[Dataset excerpts Boundary: Start]

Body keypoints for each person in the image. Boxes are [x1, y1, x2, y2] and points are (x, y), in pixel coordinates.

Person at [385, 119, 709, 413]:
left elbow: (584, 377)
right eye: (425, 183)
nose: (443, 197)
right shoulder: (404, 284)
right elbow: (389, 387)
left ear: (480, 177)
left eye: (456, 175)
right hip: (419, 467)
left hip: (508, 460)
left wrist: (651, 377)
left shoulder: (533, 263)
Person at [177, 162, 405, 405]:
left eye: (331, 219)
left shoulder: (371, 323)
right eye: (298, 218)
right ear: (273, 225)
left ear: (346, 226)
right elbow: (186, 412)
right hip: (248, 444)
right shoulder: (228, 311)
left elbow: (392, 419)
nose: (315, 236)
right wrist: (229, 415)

[Dataset excerpts Boundary: End]
[Dataset excerpts Boundary: Start]

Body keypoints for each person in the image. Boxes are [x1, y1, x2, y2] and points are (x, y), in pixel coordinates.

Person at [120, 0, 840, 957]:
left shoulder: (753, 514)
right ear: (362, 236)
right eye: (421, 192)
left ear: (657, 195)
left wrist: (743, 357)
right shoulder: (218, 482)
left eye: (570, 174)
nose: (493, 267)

[Dataset excerpts Boundary: End]

**Work instructions**
Using the entries above, return exactly the lines from the line with "left elbow: (584, 377)" to the line with "right wrist: (229, 415)", counting both of those lines.

**Exercise result**
left elbow: (584, 377)
right eye: (425, 183)
nose: (443, 197)
right shoulder: (404, 284)
right elbow: (389, 387)
left ear: (480, 177)
left eye: (456, 175)
right hip: (419, 467)
left hip: (508, 460)
left wrist: (651, 377)
left shoulder: (533, 263)
Person at [177, 162, 405, 405]:
left eye: (331, 219)
left shoulder: (371, 323)
right eye: (298, 218)
right ear: (273, 225)
left ear: (346, 226)
right elbow: (186, 412)
right hip: (248, 444)
right shoulder: (228, 311)
left elbow: (392, 419)
nose: (315, 236)
right wrist: (229, 415)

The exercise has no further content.